Al Qaeda diede 20 mila dollari a Kouachi - Intanto, secondo quanto riferisce la Cnn, Cherif Kouachi, uno dei due fratelli autori della strage a Charlie Hebdo, sarebbe rientrato dallo Yemen nel 2011 con 20mila dollari in contanti, denaro che al Qaeda nella Penisola Arabica (Aqap) gli avrebbe dato per portare a termine l'attacco terroristico al giornale satirico francese di Parigi.

A ruba le 700 mila copie di Charlie Hebdo - E sono andate completamente a ruba in Francia le 700.000 copie del nuovo numero di Charlie Hebdo, il primo dopo la strage di mercoledì scorso che ne ha decimato la redazione. Già all'alba si erano fermate lunghe code per acquistare il settimanale satirico a Parigi e in molte altre città. In copertina, come preannunciato, una vignetta di Maometto che piange e dice "Tutto è perdonato". Il distributore ha annunciato che questa settimana saranno stampate e messe in vendita altre copie per un totale di cinque milioni, anziché i tre milioni inizialmente previsti. Molti francesi che non sono riusciti a comprare Charlie Hebdo hanno ripiegato sull'altro settimanale satirico, Le Canard Enchaine', che in un numero di solidarietà con i colleghi ha titolato "Non lasciatevi abbattere".

Polemiche per le nuove vignette - La scelta di mettere nuovamente in copertina una vignetta con Maometto rischia però di aprire un nuovo fronte con il mondo islamico e non solo quello estremista. L'Unione mondiale degli ulema musulmani ha affermato che "non è ragionevole, ne' logico, ne' saggio pubblicare i disegni e le vignette che offendono il profeta o attaccano l'Islam". L'organismo basato in Qatar è diretto dal predicatore Yussef al-Qaradaui, considerato l'eminenza grigia del Fratelli musulmani. Critiche anche dagli jihadisti dell'Isis che l'hanno definito un atto "estremamente stupido". Condanne sono arrivate anche dall'Iran, che ha parlato di iniziativa "offensiva e provocatoria" che "urta i sentimenti dei musulmani in tutto il mondo e potrebbe alimentare la fiamma del circolo vizioso dell'estremismo".

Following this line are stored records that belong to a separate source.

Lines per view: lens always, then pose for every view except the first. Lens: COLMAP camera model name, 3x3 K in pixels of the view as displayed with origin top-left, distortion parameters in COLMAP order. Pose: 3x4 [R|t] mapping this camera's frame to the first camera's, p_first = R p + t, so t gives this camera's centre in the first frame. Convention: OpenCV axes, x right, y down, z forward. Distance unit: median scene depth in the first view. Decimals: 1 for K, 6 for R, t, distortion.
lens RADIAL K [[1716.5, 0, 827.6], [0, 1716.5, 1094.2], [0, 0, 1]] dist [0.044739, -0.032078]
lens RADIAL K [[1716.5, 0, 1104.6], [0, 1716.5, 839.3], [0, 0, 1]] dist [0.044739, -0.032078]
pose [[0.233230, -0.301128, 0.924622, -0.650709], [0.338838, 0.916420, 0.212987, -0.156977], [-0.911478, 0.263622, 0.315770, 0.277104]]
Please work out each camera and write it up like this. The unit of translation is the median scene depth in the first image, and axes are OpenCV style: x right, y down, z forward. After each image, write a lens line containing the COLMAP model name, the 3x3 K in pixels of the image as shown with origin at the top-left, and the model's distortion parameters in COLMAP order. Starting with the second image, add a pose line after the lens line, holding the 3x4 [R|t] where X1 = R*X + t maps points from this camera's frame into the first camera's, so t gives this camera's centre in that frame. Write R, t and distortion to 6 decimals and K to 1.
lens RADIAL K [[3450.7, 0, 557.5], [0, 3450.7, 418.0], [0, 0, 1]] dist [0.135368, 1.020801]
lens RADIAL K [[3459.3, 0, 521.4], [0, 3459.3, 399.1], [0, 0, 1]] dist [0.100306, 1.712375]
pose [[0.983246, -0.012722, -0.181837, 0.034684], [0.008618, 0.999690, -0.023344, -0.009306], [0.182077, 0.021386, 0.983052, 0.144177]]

Identificato “quarto uomo” delle stragi -
Intanto, l'anti-terrorismo francese avrebbe identificato il "quarto uomo" delle stragi, il complice dei fratelli Kouachi e di Amedy Coulibaly, grazie al ritrovamento di un mazzo di chiavi di una moto nell'appartamento affittato dal killer di Montrouge a Gentilly, cittadina nella Val-de-Merne. L'uomo, con precedenti per criminalità comune, è ancora alla macchia e si teme che potrebbe anche lui aver raggiunto la Siria nei giorni scorsi come la compagna di Coulibaly, Hayat Boumedienne.